The description of the data constitutes the starting point of our analysis and sometimes a proper objective of a study. Descriptive statistics are based on the calculation of several indexes and graphics, which give us information about the distribution of the data (central tendency, dispersion, symmetry, etc.) for every variable.
1. Description of quantitative variables.
We have two types of statistical indexes for describing quantitative variables: measures based on momentum (mean, SD, variance, skewness and kurtosis) and indexes based on ordination (median, quartiles, minimum, and maximum).
The mean represents the gravity center of the distribution in a specific variable and describes the central tendency if we do not have asymmetry. The SD (S) is the square root of the variance (S^{2}), which is obtained dividing the sum of squares by the degree of freedom (df) (S^{2} = SS/df). The SD (S) is interpreted only if the distribution is normal and if it presents symmetry. In this case, the interval mean ± 1 SD contains 68% of the observations in that variable, the interval mean ± 2SD includes 95% of the observations, and the interval mean ± 3SD includes 99.7% of the cases.
Other measures based on moments are skewness and kurtosis. Measures based on ordination are the median and quartiles. Those measures are not affected by the asymmetry of the distribution. The median and the mean are equal when the distribution is symmetric. The symmetry is measured by the skewness index, which will be positive when the mean is higher than the median, and negative when the mean is lower than the median. The degree of flattening of the distribution is measured by the kurtosis index (in Stata, kurtosis > 3 implies a distribution with more sharpness than a normal distribution). In [Fig. 2], we can observe the PP normal graph, the box plot and the stem and leaf diagram which give an image of the distribution of the data in the sspre variable. The stem and leaf diagram allows us to calculate in an easy way the median and the Q_{1} = percentile 25 and Q_{3} = percentile 75 quartiles. The Q_{2} = percentile 50 is equal to the median. Besides, we can observe in the box plot that is very useful to see the distribution of the data created by the median and the Q1 and Q3 quartiles, forming the box and the minimum and maximum, which form the whiskers. Box plots can be used to see the symmetry, outliers, and to demonstrate change in a variable such as symptoms related to CTS if we compare the graph plot of the sspre with that of the sspost and see the improvement in symptoms after surgery ([Fig. 3]). The descriptive statistics alerted us that there were errors during data entry because we could find values > 5 in [Fig. 2] (max = 5.4), and, in [Fig. 3], the upper whiskers of the box plots of sspre and sspost were > 5, which is the maximum score that any item of the CTS6 questionnaire can achieve. Consequently, the researcher should check the original data entry, even the original questionnaires, to overcome those mistakes. Stata can give us the Id number with sspre and sspost with values > 5 (list Id if sspre >5 & sspre < .  sspost >5 & sspost < .), which were Id: 2, 3, 19, and 30. If the researcher could not access the original matrix or questionnaires or if it is impossible to know the exact values of those variables in those individuals, the researcher should assign a missing value to those entries. The matrix data of the present paper was created for teaching purposes, but the rest of the analyses were done using the correct values in the database
2. Descriptions of categorical variables
Categorical variables (such as “gender”, “HabitSmoke”, “SmokeLevel”, etc.) are described by creating a table of frequencies that classifies the individuals based on the category and calculates percentages ([Fig. 4]).
The importance of the descriptive statistics is checking our data. The descriptive statistics constitute the main possibility for discovering errors in our data. The main checking list during the descriptive statistics will be:

Id. Check that all variables present an Id number and that there is no duplication of the number.

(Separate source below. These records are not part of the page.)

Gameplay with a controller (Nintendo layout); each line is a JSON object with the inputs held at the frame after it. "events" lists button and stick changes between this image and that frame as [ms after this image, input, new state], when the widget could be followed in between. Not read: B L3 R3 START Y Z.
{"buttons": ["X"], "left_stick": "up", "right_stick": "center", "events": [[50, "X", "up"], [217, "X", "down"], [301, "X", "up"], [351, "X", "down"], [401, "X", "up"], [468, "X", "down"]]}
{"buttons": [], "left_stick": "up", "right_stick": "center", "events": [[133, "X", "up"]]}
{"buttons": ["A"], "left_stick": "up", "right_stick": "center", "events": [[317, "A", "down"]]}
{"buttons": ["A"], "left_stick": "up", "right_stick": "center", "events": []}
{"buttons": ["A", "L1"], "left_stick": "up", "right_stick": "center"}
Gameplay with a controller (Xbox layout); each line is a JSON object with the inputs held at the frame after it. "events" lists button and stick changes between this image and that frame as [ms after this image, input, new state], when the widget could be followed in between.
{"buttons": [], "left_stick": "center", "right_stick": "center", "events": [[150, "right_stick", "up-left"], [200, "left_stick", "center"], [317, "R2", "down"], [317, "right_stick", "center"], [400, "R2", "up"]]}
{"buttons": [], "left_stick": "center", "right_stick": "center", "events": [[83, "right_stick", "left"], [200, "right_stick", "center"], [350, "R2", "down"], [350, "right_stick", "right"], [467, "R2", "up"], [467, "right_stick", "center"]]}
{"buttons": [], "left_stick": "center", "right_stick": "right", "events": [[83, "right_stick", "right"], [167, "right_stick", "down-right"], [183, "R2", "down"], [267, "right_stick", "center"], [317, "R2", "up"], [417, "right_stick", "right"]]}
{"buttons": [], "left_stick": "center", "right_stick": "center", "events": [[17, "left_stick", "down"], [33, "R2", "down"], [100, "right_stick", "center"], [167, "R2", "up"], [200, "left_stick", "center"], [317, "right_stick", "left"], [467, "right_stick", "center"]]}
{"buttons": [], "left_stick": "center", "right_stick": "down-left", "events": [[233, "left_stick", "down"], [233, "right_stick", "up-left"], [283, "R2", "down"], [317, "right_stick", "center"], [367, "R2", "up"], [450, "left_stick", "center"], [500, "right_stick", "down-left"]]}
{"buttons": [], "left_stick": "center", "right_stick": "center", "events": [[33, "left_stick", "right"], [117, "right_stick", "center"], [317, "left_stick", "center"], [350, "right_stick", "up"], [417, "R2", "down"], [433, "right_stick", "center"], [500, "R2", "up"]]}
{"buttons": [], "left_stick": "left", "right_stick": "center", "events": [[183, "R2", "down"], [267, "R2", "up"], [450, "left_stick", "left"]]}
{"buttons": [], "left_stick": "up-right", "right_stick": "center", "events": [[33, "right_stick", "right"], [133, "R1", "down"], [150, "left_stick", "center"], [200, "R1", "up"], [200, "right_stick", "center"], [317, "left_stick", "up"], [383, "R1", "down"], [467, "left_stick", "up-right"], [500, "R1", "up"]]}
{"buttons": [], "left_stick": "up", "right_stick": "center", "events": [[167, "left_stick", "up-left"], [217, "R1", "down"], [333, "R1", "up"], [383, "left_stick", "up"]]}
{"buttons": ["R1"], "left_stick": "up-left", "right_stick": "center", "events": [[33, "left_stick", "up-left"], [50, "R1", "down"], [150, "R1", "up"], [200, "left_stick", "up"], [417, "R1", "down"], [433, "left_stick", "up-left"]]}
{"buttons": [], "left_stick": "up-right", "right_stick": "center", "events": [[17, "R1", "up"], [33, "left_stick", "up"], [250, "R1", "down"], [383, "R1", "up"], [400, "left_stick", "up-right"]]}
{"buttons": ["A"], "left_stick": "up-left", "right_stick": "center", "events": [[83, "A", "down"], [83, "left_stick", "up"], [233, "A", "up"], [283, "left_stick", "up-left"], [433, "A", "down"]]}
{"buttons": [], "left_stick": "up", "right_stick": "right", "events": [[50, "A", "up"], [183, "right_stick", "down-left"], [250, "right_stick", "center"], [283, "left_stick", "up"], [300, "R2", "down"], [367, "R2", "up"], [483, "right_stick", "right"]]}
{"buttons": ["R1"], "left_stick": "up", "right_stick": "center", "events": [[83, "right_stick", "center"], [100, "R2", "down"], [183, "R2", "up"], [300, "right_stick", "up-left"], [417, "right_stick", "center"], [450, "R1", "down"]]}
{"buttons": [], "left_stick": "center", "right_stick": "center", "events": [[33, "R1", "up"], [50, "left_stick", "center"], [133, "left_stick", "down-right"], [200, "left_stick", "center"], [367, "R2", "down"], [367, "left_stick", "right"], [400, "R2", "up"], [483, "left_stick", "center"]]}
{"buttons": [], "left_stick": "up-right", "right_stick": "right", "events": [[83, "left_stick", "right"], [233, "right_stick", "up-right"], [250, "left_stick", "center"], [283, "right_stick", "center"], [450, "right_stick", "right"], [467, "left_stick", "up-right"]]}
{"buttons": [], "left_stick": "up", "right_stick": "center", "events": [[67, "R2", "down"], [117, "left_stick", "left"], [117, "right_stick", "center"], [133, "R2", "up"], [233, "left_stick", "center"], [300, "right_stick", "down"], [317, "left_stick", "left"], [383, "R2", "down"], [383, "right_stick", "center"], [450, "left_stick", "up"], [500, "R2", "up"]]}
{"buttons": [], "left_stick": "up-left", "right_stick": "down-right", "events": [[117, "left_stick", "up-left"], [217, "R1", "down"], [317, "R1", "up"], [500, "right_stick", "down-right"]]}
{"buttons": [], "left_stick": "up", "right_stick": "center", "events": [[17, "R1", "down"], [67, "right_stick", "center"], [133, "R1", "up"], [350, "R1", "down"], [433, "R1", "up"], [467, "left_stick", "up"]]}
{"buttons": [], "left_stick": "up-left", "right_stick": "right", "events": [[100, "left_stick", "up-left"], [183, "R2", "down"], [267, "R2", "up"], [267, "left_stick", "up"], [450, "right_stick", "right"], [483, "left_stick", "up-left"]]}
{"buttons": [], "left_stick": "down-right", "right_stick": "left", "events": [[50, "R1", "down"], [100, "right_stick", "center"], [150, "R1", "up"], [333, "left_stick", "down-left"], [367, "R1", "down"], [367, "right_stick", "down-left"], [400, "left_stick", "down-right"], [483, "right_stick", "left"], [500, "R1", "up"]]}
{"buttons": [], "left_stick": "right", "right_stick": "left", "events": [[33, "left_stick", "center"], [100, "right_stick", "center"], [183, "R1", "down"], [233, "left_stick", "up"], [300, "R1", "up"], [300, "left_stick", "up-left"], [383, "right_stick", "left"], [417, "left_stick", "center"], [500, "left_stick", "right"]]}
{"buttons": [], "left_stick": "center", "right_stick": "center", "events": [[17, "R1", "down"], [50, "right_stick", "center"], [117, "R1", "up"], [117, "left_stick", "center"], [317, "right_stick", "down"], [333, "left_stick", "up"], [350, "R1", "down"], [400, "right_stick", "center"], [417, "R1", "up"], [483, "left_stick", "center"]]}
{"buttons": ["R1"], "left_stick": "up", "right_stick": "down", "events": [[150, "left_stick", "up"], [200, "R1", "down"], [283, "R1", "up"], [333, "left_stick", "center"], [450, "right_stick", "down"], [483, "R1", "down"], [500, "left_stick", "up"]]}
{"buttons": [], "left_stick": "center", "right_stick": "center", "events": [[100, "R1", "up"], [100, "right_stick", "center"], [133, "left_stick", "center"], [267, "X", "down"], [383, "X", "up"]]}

Categorical variables. Check that the values belong to the set of valid values (e.g., observe values different from 0 or 1 in the “gender” variable)

Quantitative variables. Check that the values are included in the interval that defines the valid values (for example, the sspre variable ranges from 1 to 5, and if the summarized information of the variable detects values over 5, it indicates an error in the collection or in the entry of the data).

Dates. Check that the dates are correct if the researcher has used them for generating variables as “age” or “followup” time.

Consistency between variables. Check that the values of a variable are consistent with others (for example, if we observe negative values in “age”, it would indicate that the date of birth is posterior to the date of entry in the study).
If we detect errors during the checking process of the descriptive statistics:

Replace the erroneous data with correct data if the researcher has the original records and information or access to the subjects of the study.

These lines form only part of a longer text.